Apabila Anda harus melewati kondisi jalan yang jelek, sebaiknya Anda menambahkan peredam kejut dan kurangi kecepatan.
-
Suspensi Mobil yang Mulai Kedaluwarsa
Komponen pada sistem suspensi mobil juga memiliki batas waktu penggunaan. Umumnya suspensi mobil bisa bertahan hingga 5 tahun. Itupun ketika Anda berkendara dengan baik dan melakukan perawatan.
Pada komponen bernama shock breaker, ada beberapa komponen yang mampu meredam getaran, seperti piston shock absorber. Komponen tersebut akan bergerak turun naik.
Selain itu ada juga karet atau seal yang berguna untuk merapatkan bagian dalam. Seiring penggunaan shock absorber, piston juga lambat laun akan mengalami aus.
Kemudian seal akan berubah bentuk. Sehingga shock absorber akan keras, bahkan menimbulkan kebocoran.
-
Tekanan Angin Ban yang Terlalu Tinggi
Ban merupakan bagian pertama yang menyerap getaran. Jika tekanan ban terlalu tinggi dari rekomendasi pabrikan Anda, maka bantingannya akan terlalu keras.
Pastikan Anda mengisi tekanan angin pada ban sesuai standar. Anda bisa mengecek tekanan yang sesuai pada pilar pintu atau buku manual kendaraan.
-
Membawa Muatan Terlalu Banyak
Muatan yang terlalu berat dan melebihi kapasitas kendaraan bisa menyebabkan suspensi mobil Anda bekerja lebih keras. Beban tersebut memengaruhi tekanan pada komponen suspensi mobil.
Maka dari itu pastikan Anda membawa barang sesuai kapasitas kendaraan. Apabila Anda terlalu sering membawa muatan yang berlebihan, maka suspensi mobil akan cepat aus.
-
Ban Mobil yang Sudah Mulai Aus
Kondisi tersebut akan menyebabkan suspensi mobil berubah keras. Ban yang sudah aus akan kehilangan kemampuan dalam meredam guncangan dari jalan. Sehingga suspensi pun menjadi keras.

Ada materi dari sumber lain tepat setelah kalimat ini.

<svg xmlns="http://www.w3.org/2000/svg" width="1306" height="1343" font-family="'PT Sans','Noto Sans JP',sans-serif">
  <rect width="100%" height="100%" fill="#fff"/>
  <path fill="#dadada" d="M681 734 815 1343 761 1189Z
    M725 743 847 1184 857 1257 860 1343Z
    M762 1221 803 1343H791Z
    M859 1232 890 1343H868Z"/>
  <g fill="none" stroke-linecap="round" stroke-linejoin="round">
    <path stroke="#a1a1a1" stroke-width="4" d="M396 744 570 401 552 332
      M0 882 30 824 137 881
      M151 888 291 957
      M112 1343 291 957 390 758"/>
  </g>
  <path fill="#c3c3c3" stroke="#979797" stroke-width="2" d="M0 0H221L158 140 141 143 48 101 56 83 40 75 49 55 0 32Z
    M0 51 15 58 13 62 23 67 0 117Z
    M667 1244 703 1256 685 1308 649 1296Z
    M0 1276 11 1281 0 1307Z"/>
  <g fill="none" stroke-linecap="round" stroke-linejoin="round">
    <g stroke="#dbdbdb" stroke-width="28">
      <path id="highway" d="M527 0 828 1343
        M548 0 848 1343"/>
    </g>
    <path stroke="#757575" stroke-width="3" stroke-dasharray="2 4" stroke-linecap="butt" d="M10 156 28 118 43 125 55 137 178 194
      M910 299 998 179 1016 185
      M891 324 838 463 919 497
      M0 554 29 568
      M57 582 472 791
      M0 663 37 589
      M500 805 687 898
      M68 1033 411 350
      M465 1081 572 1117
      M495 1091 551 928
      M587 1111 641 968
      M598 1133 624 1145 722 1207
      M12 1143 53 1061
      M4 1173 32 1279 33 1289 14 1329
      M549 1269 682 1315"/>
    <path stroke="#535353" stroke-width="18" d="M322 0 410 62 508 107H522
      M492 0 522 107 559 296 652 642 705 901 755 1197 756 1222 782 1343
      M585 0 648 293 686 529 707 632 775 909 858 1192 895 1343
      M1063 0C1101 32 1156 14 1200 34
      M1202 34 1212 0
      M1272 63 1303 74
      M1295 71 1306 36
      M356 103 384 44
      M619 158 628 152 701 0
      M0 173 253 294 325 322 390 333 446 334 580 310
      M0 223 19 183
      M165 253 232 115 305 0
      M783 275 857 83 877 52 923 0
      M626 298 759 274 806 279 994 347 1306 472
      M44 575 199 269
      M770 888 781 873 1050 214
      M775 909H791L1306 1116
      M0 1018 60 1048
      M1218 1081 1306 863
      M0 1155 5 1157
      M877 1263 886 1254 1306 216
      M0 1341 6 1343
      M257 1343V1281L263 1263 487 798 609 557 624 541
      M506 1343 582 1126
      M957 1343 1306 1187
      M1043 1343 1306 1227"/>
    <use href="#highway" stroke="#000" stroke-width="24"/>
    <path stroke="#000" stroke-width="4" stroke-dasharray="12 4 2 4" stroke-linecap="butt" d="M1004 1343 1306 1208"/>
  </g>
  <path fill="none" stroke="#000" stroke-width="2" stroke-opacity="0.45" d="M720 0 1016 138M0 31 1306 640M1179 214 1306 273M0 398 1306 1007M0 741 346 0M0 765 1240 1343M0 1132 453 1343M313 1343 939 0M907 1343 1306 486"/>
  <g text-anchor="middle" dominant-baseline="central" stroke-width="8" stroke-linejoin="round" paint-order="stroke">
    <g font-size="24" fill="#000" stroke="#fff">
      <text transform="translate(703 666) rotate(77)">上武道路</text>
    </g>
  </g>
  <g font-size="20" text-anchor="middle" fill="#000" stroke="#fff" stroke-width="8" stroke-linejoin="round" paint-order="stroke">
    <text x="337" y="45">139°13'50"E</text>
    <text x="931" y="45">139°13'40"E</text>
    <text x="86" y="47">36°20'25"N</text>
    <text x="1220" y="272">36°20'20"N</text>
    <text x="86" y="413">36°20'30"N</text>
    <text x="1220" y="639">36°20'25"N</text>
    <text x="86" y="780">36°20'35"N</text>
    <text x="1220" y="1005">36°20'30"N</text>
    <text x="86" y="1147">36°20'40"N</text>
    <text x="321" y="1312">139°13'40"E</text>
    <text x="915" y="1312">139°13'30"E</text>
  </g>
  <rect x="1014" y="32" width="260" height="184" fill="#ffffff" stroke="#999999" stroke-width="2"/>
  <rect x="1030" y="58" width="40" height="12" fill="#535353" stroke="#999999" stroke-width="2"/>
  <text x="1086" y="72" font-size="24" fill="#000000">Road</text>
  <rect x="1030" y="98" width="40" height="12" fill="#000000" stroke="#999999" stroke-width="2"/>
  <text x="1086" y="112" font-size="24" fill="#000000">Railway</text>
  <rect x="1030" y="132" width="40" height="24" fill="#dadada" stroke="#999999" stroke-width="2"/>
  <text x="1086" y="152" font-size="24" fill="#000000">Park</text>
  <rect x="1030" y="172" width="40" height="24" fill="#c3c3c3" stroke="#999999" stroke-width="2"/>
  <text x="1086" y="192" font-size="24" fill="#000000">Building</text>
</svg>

Pastikan Anda melakukan pengecekan ban mobil. Segera lakukan penggantian ban mobil apabila sudah aus agar bantingan suspensi mobil tetap empuk.
-
Shockbreaker yang Kotor
Walaupun suspensi mobil memang diformulasikan bertahan pada medan yang kotor, tetapi kinerjanya bisa berkurang apabila terlalu banyak kotoran dan debu menumpuk.
Apabila kondisi tersebut terjadi maka oli dari shockbreaker bisa bocor atau rembes. Akhirnya bantingan suspensi akan terasa lebih kasar.
-
Jarang Melakukan Perawatan
Perawatan yang tidak dilakukan secara rutin bisa menyebabkan shockbreaker bocor. Anda harus melakukan perawatan suspensi mobil secara berkala untuk mencegah terjadinya kerusakan lebih parah.
Anda yang jarang ke bengkel mungkin menemukan suspensi mobil lebih keras terutama saat berkendara di jalan yang tidak rata.
Pastikan Anda menyimak rekomendasi dari pabrikan terkait jadwal servis dan perawatan suspensi mobil agar tetap nyaman dikendarai.
Penyebab suspensi mobil bagian belakang keras sangat beragam. Mulai dari usia komponen hingga perawatan yang tidak tepat.